Or maybe it was earlier this month, when Dr. Sanjay Gupta gave a qualified endorsement of CBD on “The Dr. Oz Show.”“I think there is a legitimate medicine here,” he said. “We’re talking about something that could really help people.”
So the question now becomes: Is this the dawning of a new miracle elixir, or does all the hype mean we have already reached Peak CBD?

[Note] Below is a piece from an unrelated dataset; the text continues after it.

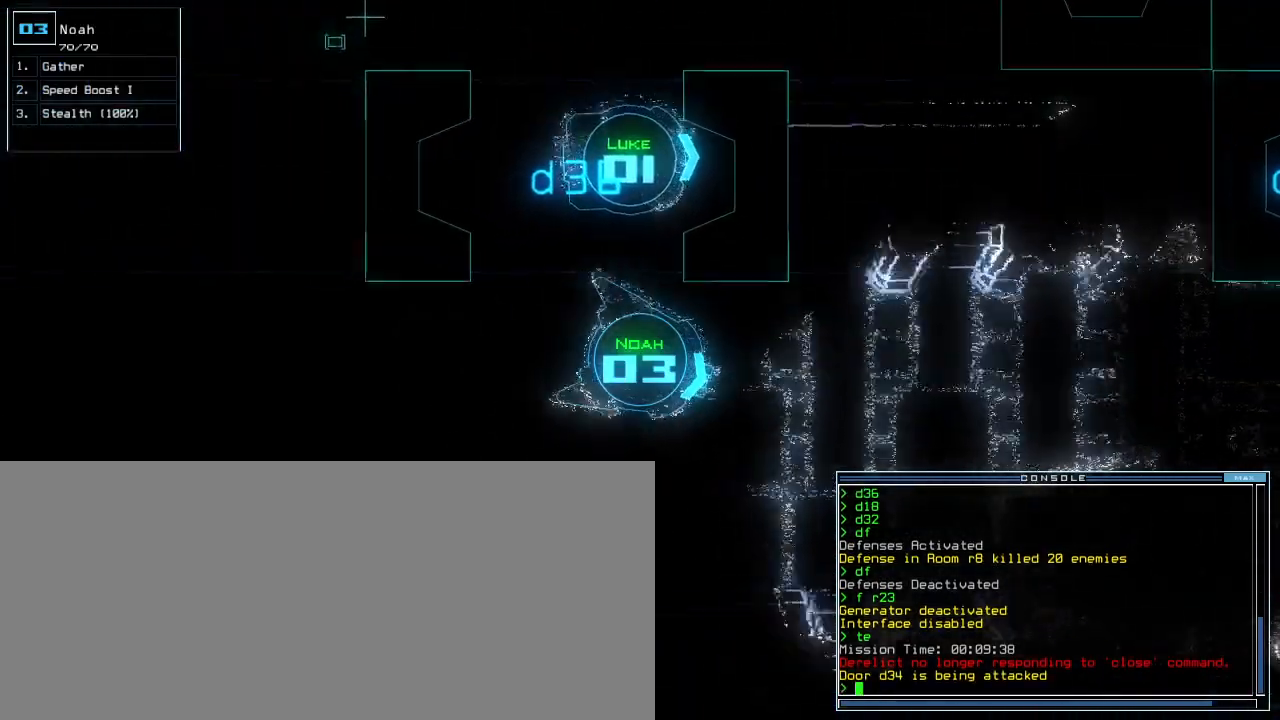
{"keys": ["down"], "events": [[83, "right", "up"], [167, "right", "down"], [367, "right", "up"], [383, "right", "down"], [450, "right", "up"]]}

Either way, it would be hard to script a more of-the-moment salve for a nation on edge. With its proponents claiming that CBD treats ailments as diverse as inflammation, pain, acne, anxiety, insomnia, depression, post-traumatic stress and even cancer, it’s easy to wonder if this all natural, non-psychotropic and widely available cousin of marijuana represents a cure for the 21st century itself.
The ice caps are melting, the Dow teeters, and a divided country seems headed for divorce court. Is it any wonder, then, that everyone seems to be reaching for the tincture?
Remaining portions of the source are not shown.